Thanks a lot for your information. I got my result using your way now. 1) I found it will only work when the 3 look ups are left outer join, but in your screen, it is showing inner join, is that a typo? 2) I found when using tHash* component as the lookup, we no need to sort before lookup. If you are using a tFileDelimited, you have to sort first. For this example, if we use tFileDelimited, before lookup, I have to sort b1 file by the filed b1, b2 file by b2, b3file by b3. But for tHash, we no need to do that, it is more convenient, can I know it is not required to sort by diffent keys? 3) I look at the cycle flow topic in the forum and understand when Talend doesn't allow this. But I think probably the other tool is better than Talend in this way. I have used Ab Initio for 5 years, in Ab Intio, you can use the replicate componet to do the same thing. In Ab Initio, it automaticly lands the flows temporarily to disk and waits for all data to become available, then proceeds with the merge or look up in the secondary phase. It can even explictly specify differnt phases, what is your opinion for this?
1) The screen-shot doesn't show them as inner-join; the box is not checked? 2) You don't need to sort first when using tFileDelimited (or any other source) for the lookup? 3) I have not used any other products (and only used Talend for less than a year) so cannot compare but bear in mind that Talend is designed to be far more flexible than other products by generating Java code. Talend reads all the data for the lookup so it's available for the join before starting the main flow, which is generally processed one row at a time. So it's not possible to use one input component for both the lookup and main flows. tHash is the way to achieve this. Talend only uses the disk for lookup data if explicitly told to because of the processing hit.
Less than one year to use Talend, but I feel now you are alreday an expert. 1) Yes, I didn't realized the inner join is not checked. 2) Just want to understand more how tHash component works, For my understanding, usually when we hash the file, we will have a hash key, that is why the lookup will be more efficient. In this case, we have 3 different keys for look up. So when we use tHash, which field will the system use to hash by key?
Thanks but my knowledge is limited to a very small part of Talend's potential I think tHash hashes the key fields in the schema but tMap hashes any lookup flow based on the joined fields. This means that there will be additional memory used when tHashInput is a lookup flow rather than a main flow.

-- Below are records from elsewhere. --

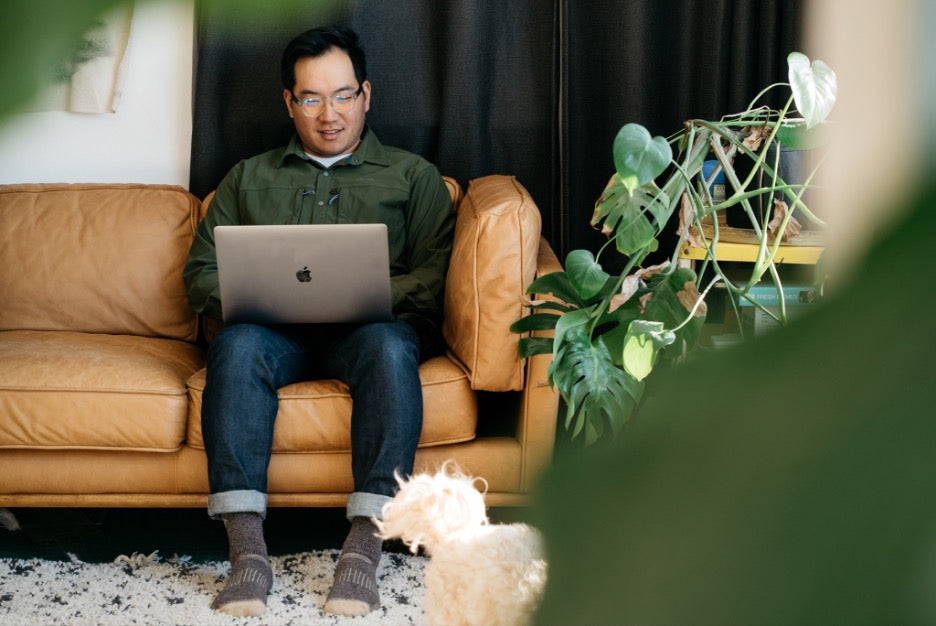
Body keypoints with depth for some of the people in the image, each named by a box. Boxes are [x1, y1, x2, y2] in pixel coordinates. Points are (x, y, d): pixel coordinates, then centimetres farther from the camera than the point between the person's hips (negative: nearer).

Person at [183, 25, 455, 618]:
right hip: (275, 330, 2)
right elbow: (202, 272, 19)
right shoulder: (249, 178, 27)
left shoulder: (412, 175, 21)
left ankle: (365, 547, -42)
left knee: (389, 346, -38)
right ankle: (248, 552, -41)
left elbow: (434, 278, 7)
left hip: (370, 327, -1)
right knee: (237, 345, -35)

Essentially, I think you should just view tHash as a temporary table in memory but I'm just speculating; a real Talend person (or someone prepared to wade through the Java) would have to confirm.
Peter and alevy, when you are in Talend click on the component on the canvas and press F1. A quite handy guide should pop up from the right hand side that in most cases has a pretty good and detailed description of the component as well as use cases, examples with step by step guidance. You may also want to consider downloading the user guide(s). However, since this particular component is not in there: the tHashOutput and tHashInput components are temporary tables as alevy figured. They can be used to avoid having to run the same query multiple times for example by storing the results in the Hash table. See one scenario in http://www.talendforge.org/forum/viewtopic.php?id=11239 .
Sorry Alevy. The last question for this topic, just want to confirm, for my understanding, we are not required to specify the hash key in the thashoutput and tHashinput compoent, the key will be specify in the tMap component. Is my understanding right?